**Directions for this task**
Retype the listing below word for word, and leave the pictures out of your copy.

———

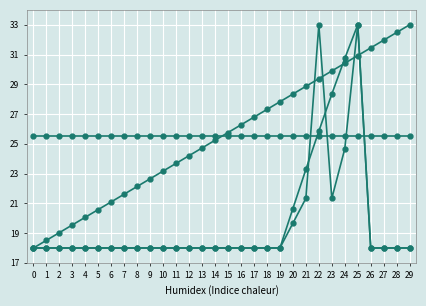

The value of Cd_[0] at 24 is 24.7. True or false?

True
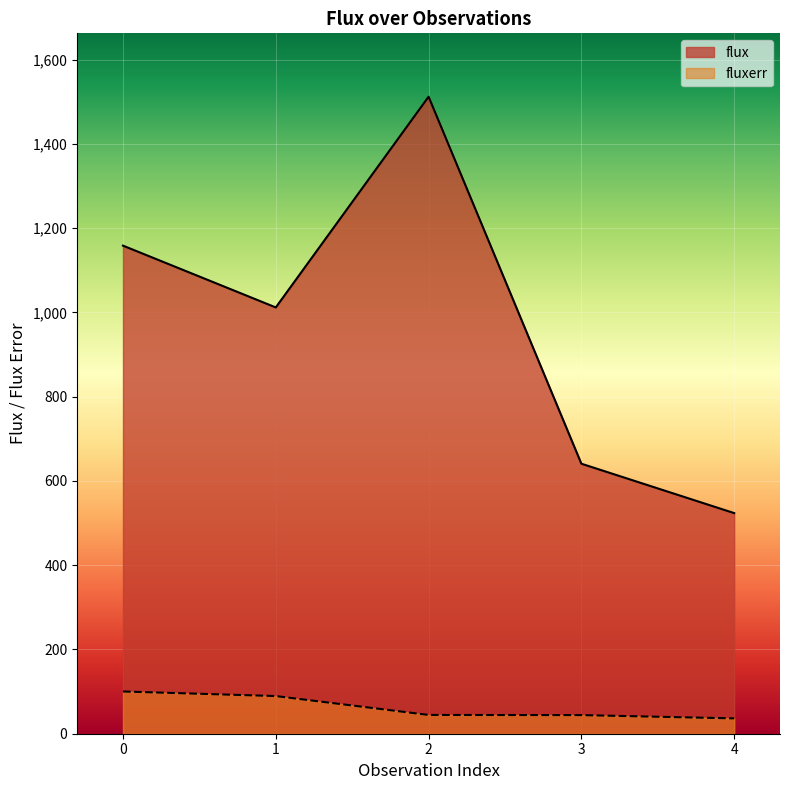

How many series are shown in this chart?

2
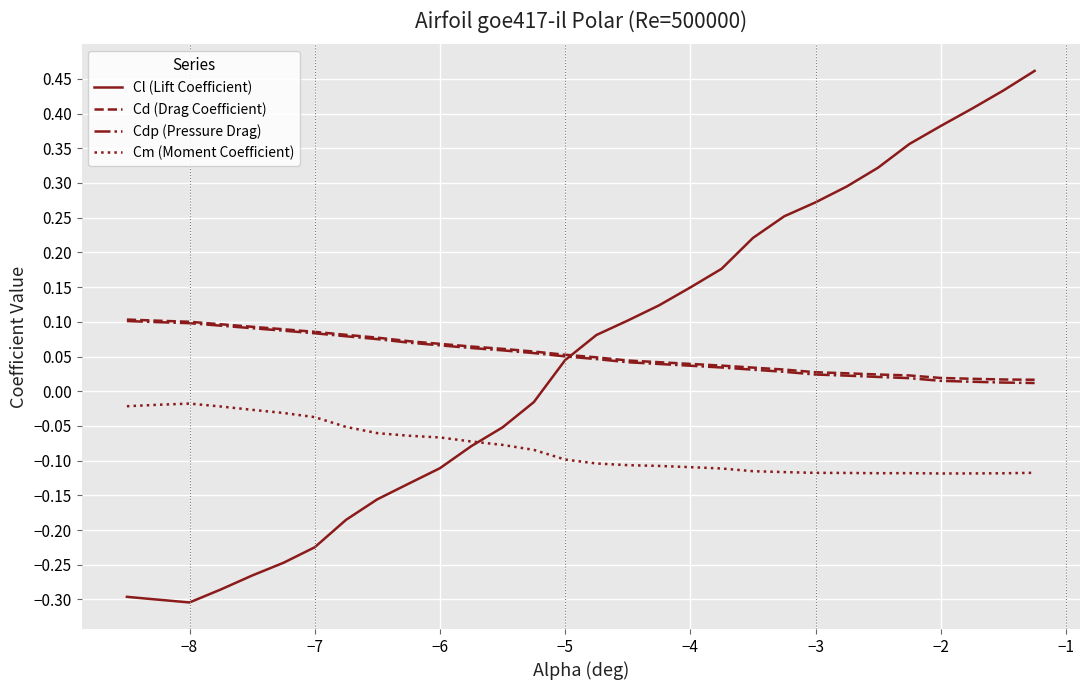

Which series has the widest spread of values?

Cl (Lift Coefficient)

———

**Finished exercise**
The value of Cd_[0] at 24 is 24.7. True or false?

True

How many series are shown in this chart?

2

Which series has the widest spread of values?

Cl (Lift Coefficient)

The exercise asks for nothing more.